Arco di trionfo a Volubilis
Arco di trionfo

Annesso al parco archeologico vi è un piccolo museo che custodisce altri reperti e permette di approfondire la conoscenza del luogo.

Sullo sperone di roccia che sovrasta Volubilis si sviluppa Moulay Idriss, la cui forma ricorda la sagoma di un cammello: la città prende il nome dal discendente di Fatima – figlia di Maometto – e di Ali, cugino e primo seguace del Profeta. Dopo la disfatta di Alì nel 786 che sancì la divisione fra le confessioni sunnita e sciita, Moulay trovò rifugio presso i berberi di Volubilis: convertì all’islam gli abitanti e ne divenne il capo, fondando la prima dinastia imperiale del Marocco. In quanto luogo santo, le moschee e i santuari che si trovano all’interno del recinto sacro non sono accessibili ai non musulmani, ma è comunque possibile attraversare la città e, con del tempo a disposizione, passeggiare nel dedalo delle viuzze e vicoli fino a giungere alla Grande terrasse, da cui si ammira la vista sul Mausoleo e sull’abitato.

La città di Moulay Idriss
La città di Moulay Idriss
Bab el-Mansour
Bab el-Mansour

La città imperiale di Meknes si articola, come Fes, attorno ai tre nuclei della Città vecchia (di fondazione berbera), della Città imperiale e della Ville Nouvelle di epoca novecentesca. I primi stanziamenti risalgono al X secolo a.C., poi sotto il dominio degli Almohadi e dei Merinidi vennero costruiti alcuni del monumenti più antichi che oggi si ammirano e infine nel corso del XVII secolo la città raggiunse il massimo splendore, divenendo la capitale del Marocco nel 1672 per volere del sultano Moulay Ismail. Ismail fece costruire l’imponente cinta muraria che ancora oggi protegge – con i suoi 25 km di lunghezza – la medina, e avviò la costruzione dell’imponente palazzo reale, rimasto però incompiuto. Dopo la sua morte, nel 1727, Meknes conobbe il proprio declino, con il trasferimento della capitale a Marrakech e il terremoto di Lisbona del 1755 che colpì durante le architetture cittadine.

• • •

# Cosa fare:
1. Duplica il brano del testo su Volubilis e Meknes che va da "Arco di trionfo a" fino a "conoscenza del luogo." compreso.
2. Riprendi il testo su Volubilis e Meknes da dove si ferma e continualo dopo l'ultima frase.

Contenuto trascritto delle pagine
• • •

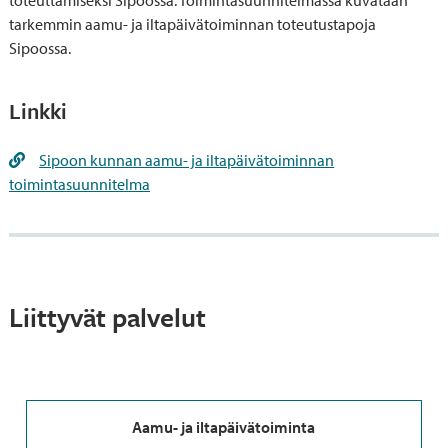
toteuttamiseksi Sipoossa. Toimintasuunnitelmassa kuvataan
tarkemmin aamu- ja iltapäivätoiminnan toteutustapoja
Sipoossa.
Linkki
Sipoon kunnan aamu- ja iltapäivätoiminnan
toimintasuunnitelma
Liittyvät palvelut
Aamu- ja iltapäivätoiminta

• • •

# Elenco risposte:
1.
Arco di trionfo a Volubilis
Arco di trionfo

Annesso al parco archeologico vi è un piccolo museo che custodisce altri reperti e permette di approfondire la conoscenza del luogo.

2.
Strada della medina verso la moschea el-Beradayn
Strada della medina verso la moschea el-Beradayn

La visita alla città non può che partire dalla piazza principale, Place el-Hedim: realizzata da Moulay Ismail è delimitata su di un lato dal mercato alimentare coperto (dove fare incetta di dolci squisiti, olive, spezie, miele…), sull’altro dall’ingresso alla medina e sul terzo dalla splendida porta Bab el-Mansour, che dà accesso alla Città imperiale. Si tratta della più grande fra tutte le porte imperiali del Marocco, ornata di zellige e iscrizioni, ultimata nel 1732 dal figlio di Moulay Ismail. La piazza è affollata di gente dedita alle proprie commissioni, di ambulanti, di bambini e ragazzi che giocano con macchinine elettriche, di bancarelle di ceramica: avvicinandosi all’ingresso della medina, affacciato sulla piazza, si trova il Museo Dar Jamai, che espone oggetti di arte e artigianato locale tra cui un’importante collezione di tappeti. Purtroppo non ho potuto visitarlo perché chiuso per restauro.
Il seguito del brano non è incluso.